--- Exercise ---
For the material that follows, state how many lines contain the word "below", and add nothing.
Data shown Start Marker
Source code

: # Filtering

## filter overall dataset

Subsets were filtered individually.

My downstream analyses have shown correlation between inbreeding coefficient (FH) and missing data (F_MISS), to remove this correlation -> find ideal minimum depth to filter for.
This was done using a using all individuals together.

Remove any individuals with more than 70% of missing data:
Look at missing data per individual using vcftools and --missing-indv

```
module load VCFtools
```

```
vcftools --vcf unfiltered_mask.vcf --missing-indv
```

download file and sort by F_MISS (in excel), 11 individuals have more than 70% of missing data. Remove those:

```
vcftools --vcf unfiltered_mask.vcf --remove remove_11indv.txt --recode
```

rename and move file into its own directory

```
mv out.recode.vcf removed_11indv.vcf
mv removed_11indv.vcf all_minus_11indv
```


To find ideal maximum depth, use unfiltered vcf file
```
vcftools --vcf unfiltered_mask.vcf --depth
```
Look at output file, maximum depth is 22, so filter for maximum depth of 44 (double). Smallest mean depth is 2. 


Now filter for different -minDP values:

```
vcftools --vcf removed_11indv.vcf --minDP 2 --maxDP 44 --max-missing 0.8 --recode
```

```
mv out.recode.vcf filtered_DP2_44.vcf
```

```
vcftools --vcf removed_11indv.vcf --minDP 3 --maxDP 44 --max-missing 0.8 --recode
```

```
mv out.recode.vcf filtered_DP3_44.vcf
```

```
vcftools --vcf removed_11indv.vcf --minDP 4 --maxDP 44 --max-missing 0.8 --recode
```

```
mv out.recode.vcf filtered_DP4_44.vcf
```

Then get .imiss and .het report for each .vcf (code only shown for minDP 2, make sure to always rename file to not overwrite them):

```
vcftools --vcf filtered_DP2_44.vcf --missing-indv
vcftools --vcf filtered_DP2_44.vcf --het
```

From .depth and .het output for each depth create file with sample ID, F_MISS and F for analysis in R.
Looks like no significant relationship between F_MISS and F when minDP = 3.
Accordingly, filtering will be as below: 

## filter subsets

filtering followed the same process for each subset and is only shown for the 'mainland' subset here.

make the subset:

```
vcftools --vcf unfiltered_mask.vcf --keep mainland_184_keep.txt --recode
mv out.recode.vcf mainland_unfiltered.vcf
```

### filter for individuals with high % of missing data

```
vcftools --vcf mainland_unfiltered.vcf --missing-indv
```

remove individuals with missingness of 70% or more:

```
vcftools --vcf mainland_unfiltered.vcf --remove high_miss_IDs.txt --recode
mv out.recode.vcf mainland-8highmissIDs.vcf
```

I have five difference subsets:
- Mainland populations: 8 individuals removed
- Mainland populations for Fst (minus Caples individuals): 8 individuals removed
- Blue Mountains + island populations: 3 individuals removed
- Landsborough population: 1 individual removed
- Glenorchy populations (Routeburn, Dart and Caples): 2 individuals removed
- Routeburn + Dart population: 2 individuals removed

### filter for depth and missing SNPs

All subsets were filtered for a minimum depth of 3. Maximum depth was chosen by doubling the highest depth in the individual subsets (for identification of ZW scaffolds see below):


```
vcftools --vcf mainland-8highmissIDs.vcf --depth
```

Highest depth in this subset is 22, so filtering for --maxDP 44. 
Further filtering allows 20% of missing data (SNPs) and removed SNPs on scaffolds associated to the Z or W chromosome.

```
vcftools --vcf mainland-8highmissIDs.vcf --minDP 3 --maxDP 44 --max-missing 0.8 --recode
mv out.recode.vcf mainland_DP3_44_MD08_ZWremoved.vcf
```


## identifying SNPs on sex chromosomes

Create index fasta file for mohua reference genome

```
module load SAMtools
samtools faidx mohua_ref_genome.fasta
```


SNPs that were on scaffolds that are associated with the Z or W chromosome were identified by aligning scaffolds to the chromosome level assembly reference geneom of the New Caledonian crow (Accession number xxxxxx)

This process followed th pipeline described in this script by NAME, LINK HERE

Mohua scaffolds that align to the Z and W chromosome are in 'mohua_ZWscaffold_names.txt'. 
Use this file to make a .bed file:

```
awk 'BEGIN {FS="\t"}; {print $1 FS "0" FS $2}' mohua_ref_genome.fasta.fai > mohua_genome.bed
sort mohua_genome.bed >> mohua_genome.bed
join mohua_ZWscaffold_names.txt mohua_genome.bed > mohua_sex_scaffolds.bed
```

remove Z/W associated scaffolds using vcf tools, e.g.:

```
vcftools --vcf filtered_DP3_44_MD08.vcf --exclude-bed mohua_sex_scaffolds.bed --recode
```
Data shown End Marker
--- Exercise output ---
2